* _Problem details_: Reproduce all the entries exactly.

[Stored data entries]
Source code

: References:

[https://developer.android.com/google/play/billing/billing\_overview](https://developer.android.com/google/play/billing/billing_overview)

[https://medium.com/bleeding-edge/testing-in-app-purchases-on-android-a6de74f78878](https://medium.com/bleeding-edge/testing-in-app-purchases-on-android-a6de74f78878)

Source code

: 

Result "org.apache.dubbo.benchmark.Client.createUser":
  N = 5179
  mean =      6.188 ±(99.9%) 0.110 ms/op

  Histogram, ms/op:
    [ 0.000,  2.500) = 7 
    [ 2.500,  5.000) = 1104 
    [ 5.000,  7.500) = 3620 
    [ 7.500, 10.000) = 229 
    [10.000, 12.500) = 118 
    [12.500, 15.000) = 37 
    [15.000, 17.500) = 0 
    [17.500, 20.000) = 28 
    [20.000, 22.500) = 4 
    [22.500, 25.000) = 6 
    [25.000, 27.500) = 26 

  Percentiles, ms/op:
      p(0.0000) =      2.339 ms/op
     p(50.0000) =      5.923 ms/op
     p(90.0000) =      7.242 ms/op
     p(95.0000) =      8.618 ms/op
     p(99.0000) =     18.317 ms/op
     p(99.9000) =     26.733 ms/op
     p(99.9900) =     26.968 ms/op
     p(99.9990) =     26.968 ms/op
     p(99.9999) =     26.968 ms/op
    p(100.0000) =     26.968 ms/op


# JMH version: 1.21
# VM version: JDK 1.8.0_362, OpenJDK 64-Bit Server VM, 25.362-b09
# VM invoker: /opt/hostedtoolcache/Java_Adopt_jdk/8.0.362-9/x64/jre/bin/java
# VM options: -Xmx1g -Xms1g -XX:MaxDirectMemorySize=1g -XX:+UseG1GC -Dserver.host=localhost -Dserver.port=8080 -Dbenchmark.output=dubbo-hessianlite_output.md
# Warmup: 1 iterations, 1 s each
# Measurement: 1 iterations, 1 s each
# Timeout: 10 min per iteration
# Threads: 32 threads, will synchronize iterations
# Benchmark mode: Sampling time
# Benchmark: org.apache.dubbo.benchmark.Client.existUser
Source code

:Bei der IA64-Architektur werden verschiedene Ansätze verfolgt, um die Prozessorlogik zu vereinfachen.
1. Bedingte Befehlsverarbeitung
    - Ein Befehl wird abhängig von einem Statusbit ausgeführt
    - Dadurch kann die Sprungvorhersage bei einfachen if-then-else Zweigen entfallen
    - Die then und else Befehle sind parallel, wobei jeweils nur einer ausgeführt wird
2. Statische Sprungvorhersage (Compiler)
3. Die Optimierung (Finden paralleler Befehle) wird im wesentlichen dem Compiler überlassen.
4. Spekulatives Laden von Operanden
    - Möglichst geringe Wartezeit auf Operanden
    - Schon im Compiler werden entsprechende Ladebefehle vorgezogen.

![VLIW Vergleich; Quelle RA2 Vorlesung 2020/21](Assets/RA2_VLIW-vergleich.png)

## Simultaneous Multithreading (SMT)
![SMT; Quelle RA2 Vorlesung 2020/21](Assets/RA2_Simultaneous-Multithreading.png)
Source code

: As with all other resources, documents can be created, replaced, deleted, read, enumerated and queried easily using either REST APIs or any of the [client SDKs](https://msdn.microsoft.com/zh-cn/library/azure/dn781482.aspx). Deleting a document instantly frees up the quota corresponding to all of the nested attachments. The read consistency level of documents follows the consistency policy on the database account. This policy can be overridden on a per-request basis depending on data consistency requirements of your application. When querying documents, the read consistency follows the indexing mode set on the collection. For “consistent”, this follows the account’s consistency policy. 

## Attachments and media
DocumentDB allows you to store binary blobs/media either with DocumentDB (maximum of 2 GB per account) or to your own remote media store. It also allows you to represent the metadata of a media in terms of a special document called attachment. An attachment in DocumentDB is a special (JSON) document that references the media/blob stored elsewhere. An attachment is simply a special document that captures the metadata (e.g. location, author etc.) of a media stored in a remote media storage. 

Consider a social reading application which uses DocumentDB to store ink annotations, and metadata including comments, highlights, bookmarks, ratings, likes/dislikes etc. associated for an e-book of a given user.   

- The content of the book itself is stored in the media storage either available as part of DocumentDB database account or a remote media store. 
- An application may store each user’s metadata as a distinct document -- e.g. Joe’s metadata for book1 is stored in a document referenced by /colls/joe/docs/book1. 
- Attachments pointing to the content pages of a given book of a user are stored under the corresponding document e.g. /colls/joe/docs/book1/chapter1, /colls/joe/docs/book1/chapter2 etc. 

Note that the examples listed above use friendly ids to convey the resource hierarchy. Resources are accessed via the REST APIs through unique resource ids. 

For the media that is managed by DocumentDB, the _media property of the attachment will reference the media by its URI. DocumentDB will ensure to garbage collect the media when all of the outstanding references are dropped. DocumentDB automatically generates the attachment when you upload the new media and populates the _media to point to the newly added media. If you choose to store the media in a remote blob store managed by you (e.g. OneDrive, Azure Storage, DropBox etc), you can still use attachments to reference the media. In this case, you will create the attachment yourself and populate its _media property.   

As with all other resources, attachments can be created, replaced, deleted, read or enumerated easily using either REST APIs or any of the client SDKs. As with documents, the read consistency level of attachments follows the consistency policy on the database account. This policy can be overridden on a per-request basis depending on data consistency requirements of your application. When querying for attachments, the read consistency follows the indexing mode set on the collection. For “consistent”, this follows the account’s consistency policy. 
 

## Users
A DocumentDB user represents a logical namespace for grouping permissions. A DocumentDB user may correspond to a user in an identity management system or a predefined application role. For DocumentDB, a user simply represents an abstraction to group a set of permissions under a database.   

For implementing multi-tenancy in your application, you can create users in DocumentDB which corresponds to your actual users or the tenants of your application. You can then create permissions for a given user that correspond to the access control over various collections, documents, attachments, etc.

* _Answer box_:
Source code

: References:

[https://developer.android.com/google/play/billing/billing\_overview](https://developer.android.com/google/play/billing/billing_overview)

[https://medium.com/bleeding-edge/testing-in-app-purchases-on-android-a6de74f78878](https://medium.com/bleeding-edge/testing-in-app-purchases-on-android-a6de74f78878)

Source code

: 

Result "org.apache.dubbo.benchmark.Client.createUser":
  N = 5179
  mean =      6.188 ±(99.9%) 0.110 ms/op

  Histogram, ms/op:
    [ 0.000,  2.500) = 7 
    [ 2.500,  5.000) = 1104 
    [ 5.000,  7.500) = 3620 
    [ 7.500, 10.000) = 229 
    [10.000, 12.500) = 118 
    [12.500, 15.000) = 37 
    [15.000, 17.500) = 0 
    [17.500, 20.000) = 28 
    [20.000, 22.500) = 4 
    [22.500, 25.000) = 6 
    [25.000, 27.500) = 26 

  Percentiles, ms/op:
      p(0.0000) =      2.339 ms/op
     p(50.0000) =      5.923 ms/op
     p(90.0000) =      7.242 ms/op
     p(95.0000) =      8.618 ms/op
     p(99.0000) =     18.317 ms/op
     p(99.9000) =     26.733 ms/op
     p(99.9900) =     26.968 ms/op
     p(99.9990) =     26.968 ms/op
     p(99.9999) =     26.968 ms/op
    p(100.0000) =     26.968 ms/op


# JMH version: 1.21
# VM version: JDK 1.8.0_362, OpenJDK 64-Bit Server VM, 25.362-b09
# VM invoker: /opt/hostedtoolcache/Java_Adopt_jdk/8.0.362-9/x64/jre/bin/java
# VM options: -Xmx1g -Xms1g -XX:MaxDirectMemorySize=1g -XX:+UseG1GC -Dserver.host=localhost -Dserver.port=8080 -Dbenchmark.output=dubbo-hessianlite_output.md
# Warmup: 1 iterations, 1 s each
# Measurement: 1 iterations, 1 s each
# Timeout: 10 min per iteration
# Threads: 32 threads, will synchronize iterations
# Benchmark mode: Sampling time
# Benchmark: org.apache.dubbo.benchmark.Client.existUser
Source code

:Bei der IA64-Architektur werden verschiedene Ansätze verfolgt, um die Prozessorlogik zu vereinfachen.
1. Bedingte Befehlsverarbeitung
    - Ein Befehl wird abhängig von einem Statusbit ausgeführt
    - Dadurch kann die Sprungvorhersage bei einfachen if-then-else Zweigen entfallen
    - Die then und else Befehle sind parallel, wobei jeweils nur einer ausgeführt wird
2. Statische Sprungvorhersage (Compiler)
3. Die Optimierung (Finden paralleler Befehle) wird im wesentlichen dem Compiler überlassen.
4. Spekulatives Laden von Operanden
    - Möglichst geringe Wartezeit auf Operanden
    - Schon im Compiler werden entsprechende Ladebefehle vorgezogen.

![VLIW Vergleich; Quelle RA2 Vorlesung 2020/21](Assets/RA2_VLIW-vergleich.png)

## Simultaneous Multithreading (SMT)
![SMT; Quelle RA2 Vorlesung 2020/21](Assets/RA2_Simultaneous-Multithreading.png)
Source code

: As with all other resources, documents can be created, replaced, deleted, read, enumerated and queried easily using either REST APIs or any of the [client SDKs](https://msdn.microsoft.com/zh-cn/library/azure/dn781482.aspx). Deleting a document instantly frees up the quota corresponding to all of the nested attachments. The read consistency level of documents follows the consistency policy on the database account. This policy can be overridden on a per-request basis depending on data consistency requirements of your application. When querying documents, the read consistency follows the indexing mode set on the collection. For “consistent”, this follows the account’s consistency policy. 

## Attachments and media
DocumentDB allows you to store binary blobs/media either with DocumentDB (maximum of 2 GB per account) or to your own remote media store. It also allows you to represent the metadata of a media in terms of a special document called attachment. An attachment in DocumentDB is a special (JSON) document that references the media/blob stored elsewhere. An attachment is simply a special document that captures the metadata (e.g. location, author etc.) of a media stored in a remote media storage. 

Consider a social reading application which uses DocumentDB to store ink annotations, and metadata including comments, highlights, bookmarks, ratings, likes/dislikes etc. associated for an e-book of a given user.   

- The content of the book itself is stored in the media storage either available as part of DocumentDB database account or a remote media store. 
- An application may store each user’s metadata as a distinct document -- e.g. Joe’s metadata for book1 is stored in a document referenced by /colls/joe/docs/book1. 
- Attachments pointing to the content pages of a given book of a user are stored under the corresponding document e.g. /colls/joe/docs/book1/chapter1, /colls/joe/docs/book1/chapter2 etc. 

Note that the examples listed above use friendly ids to convey the resource hierarchy. Resources are accessed via the REST APIs through unique resource ids. 

For the media that is managed by DocumentDB, the _media property of the attachment will reference the media by its URI. DocumentDB will ensure to garbage collect the media when all of the outstanding references are dropped. DocumentDB automatically generates the attachment when you upload the new media and populates the _media to point to the newly added media. If you choose to store the media in a remote blob store managed by you (e.g. OneDrive, Azure Storage, DropBox etc), you can still use attachments to reference the media. In this case, you will create the attachment yourself and populate its _media property.   

As with all other resources, attachments can be created, replaced, deleted, read or enumerated easily using either REST APIs or any of the client SDKs. As with documents, the read consistency level of attachments follows the consistency policy on the database account. This policy can be overridden on a per-request basis depending on data consistency requirements of your application. When querying for attachments, the read consistency follows the indexing mode set on the collection. For “consistent”, this follows the account’s consistency policy. 
 

## Users
A DocumentDB user represents a logical namespace for grouping permissions. A DocumentDB user may correspond to a user in an identity management system or a predefined application role. For DocumentDB, a user simply represents an abstraction to group a set of permissions under a database.   

For implementing multi-tenancy in your application, you can create users in DocumentDB which corresponds to your actual users or the tenants of your application. You can then create permissions for a given user that correspond to the access control over various collections, documents, attachments, etc.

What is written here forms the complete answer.